Below are the slides from my Rutgers seminar for the Department of Statistics and Biostatistics yesterday, since some people have been asking me for them. The abstract is here. I don’t know how explanatory a bare outline like this can be, but I’d be glad to try and answer questions[i]. I am impressed at how interested in foundational matters I found the statisticians (both faculty and students) to be. (There were even a few philosophers in attendance.) It was especially interesting to explore, prior to the seminar, possible connections between severity assessments and confidence distributions, where the latter are along the lines of Min-ge Xie (some recent papers of his may be found here.)

**“Probing with Severity: Beyond Bayesian Probabilism and Frequentist Performance”**

[i]They had requested a general overview of some issues in philosophical foundations of statistics. Much of this will be familiar to readers of this blog.

Mayo, Thank you for visiting us. We really enjoyed your talk. It received many nice feedbacks from both our faculty and students. Statisticians and philosophers often work isolatedly, even though we share many common ideas and have common goals. I think more communications will definitely benefit both our disciplines. I look forward to keeping up our communications. Cheers to all!

I will check out the slides and the abstract this weekend

Mayo, Read these slides online, with interest. For me it was the clearest explanation of your positions I’ve seen so far. http://www.slideshare.net/jemille6/mayo-2014-rutgers-1?redirected_from=save_on_embed In case of interest, I noted a minor error on 51: You say “you would erroneously interpret data with probability 0.0000003” but you should have added “if H0 were true”, which you mention on 52. Also, there seems to be another omission on 63: “Probativism says H is not justified unless something has been done to probe ways we can be wrong about H.” Only “something”? Like reading chicken entrails? Surely you require something more than just “something” (which reads as if it were anything at all). Best Wishes, Sander

Hi Sander: Good to hear from you.

First I should say that these slides were just notes, and I got through them (without rushing) in a mere 45 minutes, as intended. In short, I left out a lot and just told the story in my on words. I really shouldn’t post things like this because they are just rather sloppy outlines for me (and the audience), and not intended to be quoted. It’s only because some people asked for them. There’s a paper or two or three with most of this material that I can link to (e.g.,from the RMM volume).

I guess I’m both pleased and disappointed that this was the clearest explanation of my position that you’ve seen so far. Granted I tried out one new spin: we get Popperian hopes for probativeness first and then Probabilism/Performance afterwards. Do you think that’s what helped? Or maybe after rubbing it in enough times, it seeps through (I hope)?

Stored data entries:

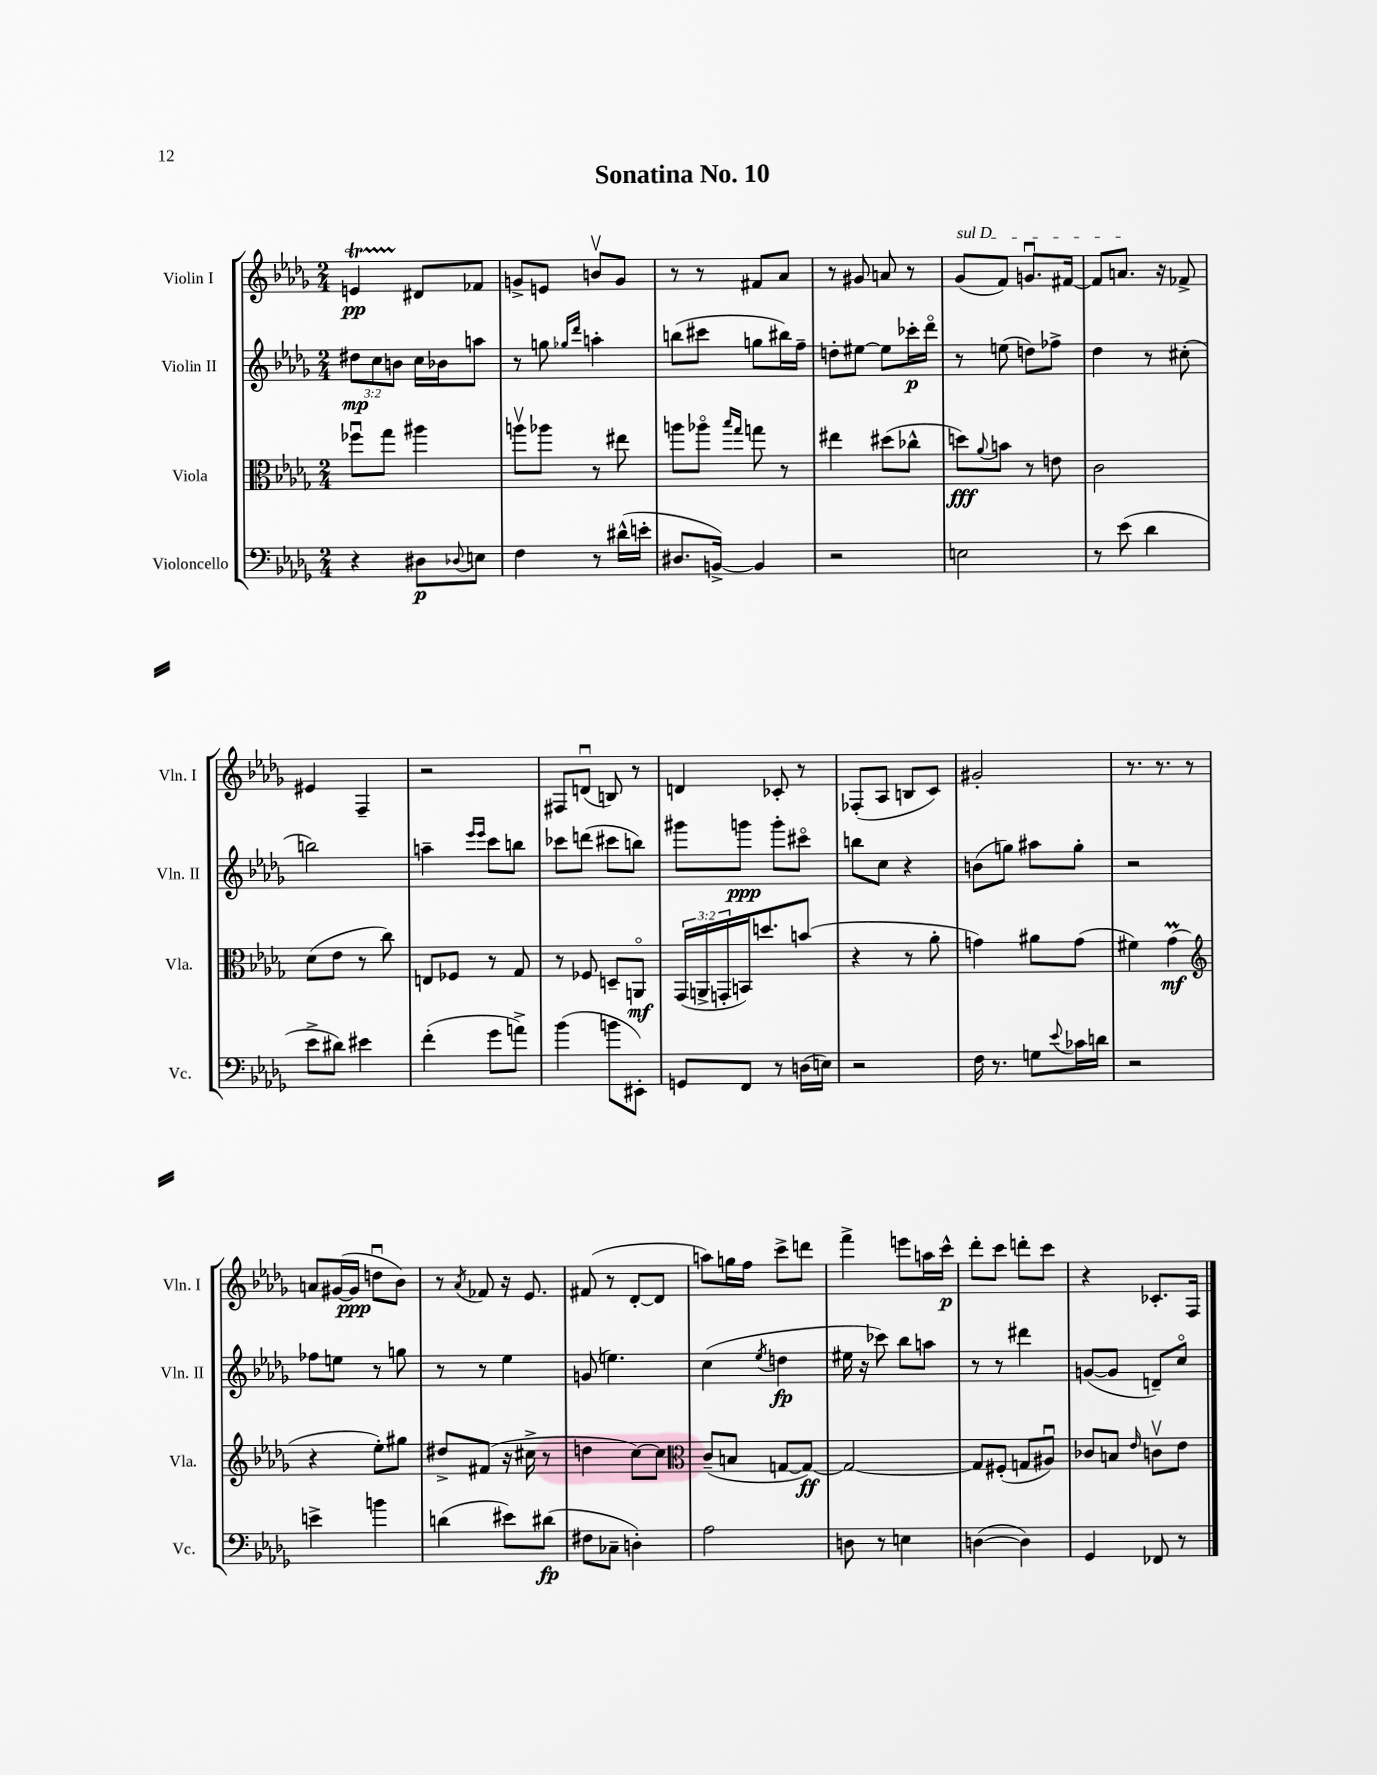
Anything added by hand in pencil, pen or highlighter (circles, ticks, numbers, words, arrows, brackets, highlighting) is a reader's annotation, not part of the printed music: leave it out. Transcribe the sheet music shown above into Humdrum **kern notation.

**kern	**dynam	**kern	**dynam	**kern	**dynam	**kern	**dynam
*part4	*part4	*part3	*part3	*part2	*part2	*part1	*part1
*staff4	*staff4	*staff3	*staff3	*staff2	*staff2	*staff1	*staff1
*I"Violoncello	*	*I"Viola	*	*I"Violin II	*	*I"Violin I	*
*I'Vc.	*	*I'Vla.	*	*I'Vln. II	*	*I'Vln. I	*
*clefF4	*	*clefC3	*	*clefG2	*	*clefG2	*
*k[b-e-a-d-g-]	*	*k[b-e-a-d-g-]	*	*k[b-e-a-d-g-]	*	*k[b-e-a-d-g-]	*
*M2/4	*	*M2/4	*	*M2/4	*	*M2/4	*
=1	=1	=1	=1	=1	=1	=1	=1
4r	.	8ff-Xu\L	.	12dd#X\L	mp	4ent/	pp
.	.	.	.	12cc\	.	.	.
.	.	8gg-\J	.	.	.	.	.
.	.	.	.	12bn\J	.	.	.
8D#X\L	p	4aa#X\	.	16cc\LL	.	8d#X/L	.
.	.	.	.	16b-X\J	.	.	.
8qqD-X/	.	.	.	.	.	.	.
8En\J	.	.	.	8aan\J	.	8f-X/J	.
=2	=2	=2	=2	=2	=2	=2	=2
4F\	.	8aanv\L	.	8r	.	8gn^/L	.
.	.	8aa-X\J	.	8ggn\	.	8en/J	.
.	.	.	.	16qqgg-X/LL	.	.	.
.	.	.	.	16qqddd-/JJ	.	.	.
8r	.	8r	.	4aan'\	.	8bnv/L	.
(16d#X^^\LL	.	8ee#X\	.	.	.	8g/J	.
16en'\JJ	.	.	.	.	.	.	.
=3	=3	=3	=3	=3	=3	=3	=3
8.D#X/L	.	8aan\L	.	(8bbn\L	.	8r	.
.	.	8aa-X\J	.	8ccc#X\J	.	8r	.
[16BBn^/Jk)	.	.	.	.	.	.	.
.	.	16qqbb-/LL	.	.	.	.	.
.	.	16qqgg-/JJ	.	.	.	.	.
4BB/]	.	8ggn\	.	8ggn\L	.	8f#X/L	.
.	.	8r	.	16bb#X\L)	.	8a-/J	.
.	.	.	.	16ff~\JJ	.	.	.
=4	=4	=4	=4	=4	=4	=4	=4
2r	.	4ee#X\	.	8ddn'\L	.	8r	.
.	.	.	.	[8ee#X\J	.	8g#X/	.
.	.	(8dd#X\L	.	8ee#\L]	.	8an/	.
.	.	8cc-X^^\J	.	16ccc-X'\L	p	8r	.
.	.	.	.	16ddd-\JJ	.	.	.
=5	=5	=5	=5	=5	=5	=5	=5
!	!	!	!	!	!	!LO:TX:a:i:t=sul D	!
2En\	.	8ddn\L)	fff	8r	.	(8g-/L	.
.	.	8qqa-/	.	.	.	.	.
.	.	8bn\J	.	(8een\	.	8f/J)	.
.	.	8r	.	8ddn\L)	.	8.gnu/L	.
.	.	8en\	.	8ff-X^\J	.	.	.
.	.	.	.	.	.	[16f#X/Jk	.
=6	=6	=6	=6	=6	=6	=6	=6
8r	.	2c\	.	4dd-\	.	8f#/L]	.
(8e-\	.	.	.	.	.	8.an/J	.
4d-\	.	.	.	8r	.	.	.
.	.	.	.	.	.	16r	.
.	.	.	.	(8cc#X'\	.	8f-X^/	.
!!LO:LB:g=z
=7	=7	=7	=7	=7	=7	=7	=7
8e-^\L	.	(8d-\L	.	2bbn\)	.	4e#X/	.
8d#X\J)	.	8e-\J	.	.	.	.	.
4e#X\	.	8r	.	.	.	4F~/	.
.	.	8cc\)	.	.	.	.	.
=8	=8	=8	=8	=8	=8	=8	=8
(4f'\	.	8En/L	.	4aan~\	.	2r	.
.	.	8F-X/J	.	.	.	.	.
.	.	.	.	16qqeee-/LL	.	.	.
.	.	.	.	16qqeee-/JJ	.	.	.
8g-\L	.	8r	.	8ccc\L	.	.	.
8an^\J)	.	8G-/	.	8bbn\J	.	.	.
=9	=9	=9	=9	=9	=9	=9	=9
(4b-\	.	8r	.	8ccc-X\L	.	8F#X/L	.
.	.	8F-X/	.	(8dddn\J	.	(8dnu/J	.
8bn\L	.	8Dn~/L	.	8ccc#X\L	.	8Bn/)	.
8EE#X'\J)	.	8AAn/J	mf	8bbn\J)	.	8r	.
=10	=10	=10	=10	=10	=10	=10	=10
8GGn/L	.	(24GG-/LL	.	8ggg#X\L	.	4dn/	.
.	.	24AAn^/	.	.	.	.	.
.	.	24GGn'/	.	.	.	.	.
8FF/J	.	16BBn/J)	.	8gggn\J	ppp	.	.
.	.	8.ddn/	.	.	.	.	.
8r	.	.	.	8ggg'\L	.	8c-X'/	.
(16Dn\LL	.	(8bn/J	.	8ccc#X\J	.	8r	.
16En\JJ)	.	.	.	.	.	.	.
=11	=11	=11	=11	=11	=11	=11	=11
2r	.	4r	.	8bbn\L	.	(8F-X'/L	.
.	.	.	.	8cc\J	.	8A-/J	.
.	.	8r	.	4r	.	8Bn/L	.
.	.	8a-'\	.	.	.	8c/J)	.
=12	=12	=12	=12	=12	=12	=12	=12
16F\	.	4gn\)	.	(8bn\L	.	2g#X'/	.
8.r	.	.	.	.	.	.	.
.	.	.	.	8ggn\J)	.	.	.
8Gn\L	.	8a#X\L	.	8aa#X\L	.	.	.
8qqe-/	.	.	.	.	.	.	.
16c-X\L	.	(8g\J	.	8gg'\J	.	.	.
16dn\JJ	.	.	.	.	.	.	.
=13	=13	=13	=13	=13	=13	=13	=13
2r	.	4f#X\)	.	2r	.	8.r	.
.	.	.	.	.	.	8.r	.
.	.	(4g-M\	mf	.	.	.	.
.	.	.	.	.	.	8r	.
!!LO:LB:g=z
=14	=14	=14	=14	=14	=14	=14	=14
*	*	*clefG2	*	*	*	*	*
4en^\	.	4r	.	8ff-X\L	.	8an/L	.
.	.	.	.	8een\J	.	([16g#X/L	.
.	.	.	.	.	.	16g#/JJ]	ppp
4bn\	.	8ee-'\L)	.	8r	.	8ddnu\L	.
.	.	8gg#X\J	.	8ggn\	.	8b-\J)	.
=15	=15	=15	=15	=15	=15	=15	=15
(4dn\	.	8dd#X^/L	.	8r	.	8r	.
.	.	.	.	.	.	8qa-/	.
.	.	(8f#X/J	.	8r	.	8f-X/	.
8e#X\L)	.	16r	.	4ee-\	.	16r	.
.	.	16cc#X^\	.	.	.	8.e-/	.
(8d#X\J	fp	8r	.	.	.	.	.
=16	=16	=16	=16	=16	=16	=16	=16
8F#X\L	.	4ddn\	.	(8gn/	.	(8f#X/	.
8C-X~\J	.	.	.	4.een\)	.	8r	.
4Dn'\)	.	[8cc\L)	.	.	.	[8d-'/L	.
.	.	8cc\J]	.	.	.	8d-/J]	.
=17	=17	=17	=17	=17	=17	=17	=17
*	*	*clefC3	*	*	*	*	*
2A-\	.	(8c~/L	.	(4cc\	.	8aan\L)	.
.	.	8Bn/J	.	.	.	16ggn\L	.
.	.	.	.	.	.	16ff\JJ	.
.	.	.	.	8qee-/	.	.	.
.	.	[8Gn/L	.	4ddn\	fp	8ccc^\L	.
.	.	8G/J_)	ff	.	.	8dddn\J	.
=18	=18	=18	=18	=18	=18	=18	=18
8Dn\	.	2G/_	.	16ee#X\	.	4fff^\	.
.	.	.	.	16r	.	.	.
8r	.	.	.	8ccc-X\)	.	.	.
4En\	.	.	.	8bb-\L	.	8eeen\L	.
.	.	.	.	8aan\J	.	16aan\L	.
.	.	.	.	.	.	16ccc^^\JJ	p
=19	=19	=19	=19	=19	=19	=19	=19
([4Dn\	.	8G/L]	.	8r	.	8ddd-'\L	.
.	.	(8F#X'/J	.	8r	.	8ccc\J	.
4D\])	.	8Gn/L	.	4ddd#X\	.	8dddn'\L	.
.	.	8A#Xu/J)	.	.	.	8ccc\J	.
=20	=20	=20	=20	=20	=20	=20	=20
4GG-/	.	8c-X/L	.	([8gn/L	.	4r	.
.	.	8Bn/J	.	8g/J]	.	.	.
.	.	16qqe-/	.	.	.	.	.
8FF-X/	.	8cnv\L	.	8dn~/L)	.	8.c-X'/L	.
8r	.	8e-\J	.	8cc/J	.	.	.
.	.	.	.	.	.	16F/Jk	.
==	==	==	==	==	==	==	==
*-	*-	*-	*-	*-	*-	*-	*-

→ Work to do:
1. Reproduce verbatim the part of the blog post on the Rutgers seminar starting at "First I should" and ending at "through (I hope)?".
2. According to the blog post on the Rutgers seminar, how long did it take to get through the slides during the talk?
3. Extend the blog post on the Rutgers seminar, picking up right after its final sentence.
The music score lines are not required for any of this work.

→ Results of the tasks:
1.
First I should say that these slides were just notes, and I got through them (without rushing) in a mere 45 minutes, as intended. In short, I left out a lot and just told the story in my on words. I really shouldn’t post things like this because they are just rather sloppy outlines for me (and the audience), and not intended to be quoted. It’s only because some people asked for them. There’s a paper or two or three with most of this material that I can link to (e.g.,from the RMM volume).

I guess I’m both pleased and disappointed that this was the clearest explanation of my position that you’ve seen so far. Granted I tried out one new spin: we get Popperian hopes for probativeness first and then Probabilism/Performance afterwards. Do you think that’s what helped? Or maybe after rubbing it in enough times, it seeps through (I hope)?

2. A mere 45 minutes, without rushing.

3.
On the corrections, I grant that “something has been done” is the very weakest. On the earlier, p. 51, I think it’s OK because it’s giving a rule. It says if you follow the rule of rejecting the null whenever you have 5 sigma bumps, then you erroneously reject with probability .0000003, or however many 0’s that was. The “erroneously” already signifies the null is true.

We love Dr. Mayo’s Popperian premises and her analysis of the importance of severity. Our only (friendly) criticism is this: why can’t Bayesian methods be used to assess the severity of scientific tests? In other words, we agree with Dr Mayo’s point about the need to assess the severity of a given test (i.e. the need to test our tests). We would only add that the Bayesian approach is one such way of making this assessment. In short, we update our Bayesian priors up or down depending on the “severity” or “genuineness” of the method being used to test a hypothesis or claim. The more severe or genuine a test is, the more we are justified in updating our priors in a certain direction …

Enrique: I’m very happy that you like my analysis of the importance of severity. Your interesting and provocative remark about a Bayesian-severity connection deserves an analysis of at least 3 or 4 levels of depth, but now I’m locked into some deadlines + travel and only have time for 1-2: I should perhaps turn your comment into a post, so that we can officially address it. Maybe later.

First, to link to a response to a similar remark by George Casella in a response to a paper: http://www.phil.vt.edu/dmayo/personal_website/evidence_MAYO_opt.pdf

pp. 105-9.

Mayo, D. (2004). “An Error-Statistical Philosophy of Evidence,” in M. Taper and S. Lele (eds.) The Nature of Scientific Evidence: Statistical, Philosophical and Empirical Considerations. Chicago: University of Chicago Press: 79-118.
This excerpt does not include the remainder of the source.